▸ **PROBLEM**: Please reproduce the full set of data below exactly.

▸ **SUPPLIED MATERIAL**:
┏━━

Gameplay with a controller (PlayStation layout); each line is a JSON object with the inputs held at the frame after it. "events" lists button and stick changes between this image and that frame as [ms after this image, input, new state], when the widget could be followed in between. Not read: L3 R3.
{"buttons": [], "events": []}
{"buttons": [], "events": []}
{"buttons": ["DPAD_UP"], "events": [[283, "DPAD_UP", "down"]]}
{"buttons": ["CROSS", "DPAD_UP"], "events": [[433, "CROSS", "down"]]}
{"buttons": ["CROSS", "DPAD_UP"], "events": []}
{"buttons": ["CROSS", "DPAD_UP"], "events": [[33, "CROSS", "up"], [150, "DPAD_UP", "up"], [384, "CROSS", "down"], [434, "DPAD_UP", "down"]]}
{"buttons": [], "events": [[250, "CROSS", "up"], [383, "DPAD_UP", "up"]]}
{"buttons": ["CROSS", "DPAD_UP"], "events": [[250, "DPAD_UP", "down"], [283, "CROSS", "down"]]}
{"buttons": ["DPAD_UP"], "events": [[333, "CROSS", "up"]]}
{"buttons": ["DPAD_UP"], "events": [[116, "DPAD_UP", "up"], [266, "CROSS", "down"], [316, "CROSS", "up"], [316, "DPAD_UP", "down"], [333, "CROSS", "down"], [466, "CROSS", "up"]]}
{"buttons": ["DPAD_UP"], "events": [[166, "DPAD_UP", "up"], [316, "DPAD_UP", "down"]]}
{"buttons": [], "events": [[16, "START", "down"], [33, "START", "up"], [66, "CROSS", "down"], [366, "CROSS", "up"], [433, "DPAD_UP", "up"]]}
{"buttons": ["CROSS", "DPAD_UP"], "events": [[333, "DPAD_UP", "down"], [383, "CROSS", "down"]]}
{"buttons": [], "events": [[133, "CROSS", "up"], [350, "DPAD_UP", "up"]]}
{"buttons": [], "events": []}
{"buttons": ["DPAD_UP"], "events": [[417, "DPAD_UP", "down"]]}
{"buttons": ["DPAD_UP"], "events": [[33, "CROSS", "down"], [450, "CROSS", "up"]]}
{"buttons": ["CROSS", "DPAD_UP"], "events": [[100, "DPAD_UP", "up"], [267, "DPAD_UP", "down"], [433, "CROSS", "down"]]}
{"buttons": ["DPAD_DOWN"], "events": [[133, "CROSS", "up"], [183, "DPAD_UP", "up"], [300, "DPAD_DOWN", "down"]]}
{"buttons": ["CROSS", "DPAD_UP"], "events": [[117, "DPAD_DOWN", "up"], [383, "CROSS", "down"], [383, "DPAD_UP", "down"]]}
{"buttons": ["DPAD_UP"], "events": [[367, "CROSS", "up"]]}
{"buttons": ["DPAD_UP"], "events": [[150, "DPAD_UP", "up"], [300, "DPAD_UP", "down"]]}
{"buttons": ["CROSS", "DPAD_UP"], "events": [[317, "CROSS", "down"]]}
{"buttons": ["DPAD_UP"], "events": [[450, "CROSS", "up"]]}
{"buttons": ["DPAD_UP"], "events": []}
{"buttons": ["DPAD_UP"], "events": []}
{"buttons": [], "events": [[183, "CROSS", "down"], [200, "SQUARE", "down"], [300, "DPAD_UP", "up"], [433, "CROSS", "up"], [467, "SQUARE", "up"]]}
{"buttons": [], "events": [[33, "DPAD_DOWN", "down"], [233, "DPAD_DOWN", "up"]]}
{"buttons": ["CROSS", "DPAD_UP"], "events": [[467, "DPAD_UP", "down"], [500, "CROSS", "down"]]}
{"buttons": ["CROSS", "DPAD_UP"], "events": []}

┗━━

▸ **WORKED SOLUTION**:
Gameplay with a controller (PlayStation layout); each line is a JSON object with the inputs held at the frame after it. "events" lists button and stick changes between this image and that frame as [ms after this image, input, new state], when the widget could be followed in between. Not read: L3 R3.
{"buttons": [], "events": []}
{"buttons": [], "events": []}
{"buttons": ["DPAD_UP"], "events": [[283, "DPAD_UP", "down"]]}
{"buttons": ["CROSS", "DPAD_UP"], "events": [[433, "CROSS", "down"]]}
{"buttons": ["CROSS", "DPAD_UP"], "events": []}
{"buttons": ["CROSS", "DPAD_UP"], "events": [[33, "CROSS", "up"], [150, "DPAD_UP", "up"], [384, "CROSS", "down"], [434, "DPAD_UP", "down"]]}
{"buttons": [], "events": [[250, "CROSS", "up"], [383, "DPAD_UP", "up"]]}
{"buttons": ["CROSS", "DPAD_UP"], "events": [[250, "DPAD_UP", "down"], [283, "CROSS", "down"]]}
{"buttons": ["DPAD_UP"], "events": [[333, "CROSS", "up"]]}
{"buttons": ["DPAD_UP"], "events": [[116, "DPAD_UP", "up"], [266, "CROSS", "down"], [316, "CROSS", "up"], [316, "DPAD_UP", "down"], [333, "CROSS", "down"], [466, "CROSS", "up"]]}
{"buttons": ["DPAD_UP"], "events": [[166, "DPAD_UP", "up"], [316, "DPAD_UP", "down"]]}
{"buttons": [], "events": [[16, "START", "down"], [33, "START", "up"], [66, "CROSS", "down"], [366, "CROSS", "up"], [433, "DPAD_UP", "up"]]}
{"buttons": ["CROSS", "DPAD_UP"], "events": [[333, "DPAD_UP", "down"], [383, "CROSS", "down"]]}
{"buttons": [], "events": [[133, "CROSS", "up"], [350, "DPAD_UP", "up"]]}
{"buttons": [], "events": []}
{"buttons": ["DPAD_UP"], "events": [[417, "DPAD_UP", "down"]]}
{"buttons": ["DPAD_UP"], "events": [[33, "CROSS", "down"], [450, "CROSS", "up"]]}
{"buttons": ["CROSS", "DPAD_UP"], "events": [[100, "DPAD_UP", "up"], [267, "DPAD_UP", "down"], [433, "CROSS", "down"]]}
{"buttons": ["DPAD_DOWN"], "events": [[133, "CROSS", "up"], [183, "DPAD_UP", "up"], [300, "DPAD_DOWN", "down"]]}
{"buttons": ["CROSS", "DPAD_UP"], "events": [[117, "DPAD_DOWN", "up"], [383, "CROSS", "down"], [383, "DPAD_UP", "down"]]}
{"buttons": ["DPAD_UP"], "events": [[367, "CROSS", "up"]]}
{"buttons": ["DPAD_UP"], "events": [[150, "DPAD_UP", "up"], [300, "DPAD_UP", "down"]]}
{"buttons": ["CROSS", "DPAD_UP"], "events": [[317, "CROSS", "down"]]}
{"buttons": ["DPAD_UP"], "events": [[450, "CROSS", "up"]]}
{"buttons": ["DPAD_UP"], "events": []}
{"buttons": ["DPAD_UP"], "events": []}
{"buttons": [], "events": [[183, "CROSS", "down"], [200, "SQUARE", "down"], [300, "DPAD_UP", "up"], [433, "CROSS", "up"], [467, "SQUARE", "up"]]}
{"buttons": [], "events": [[33, "DPAD_DOWN", "down"], [233, "DPAD_DOWN", "up"]]}
{"buttons": ["CROSS", "DPAD_UP"], "events": [[467, "DPAD_UP", "down"], [500, "CROSS", "down"]]}
{"buttons": ["CROSS", "DPAD_UP"], "events": []}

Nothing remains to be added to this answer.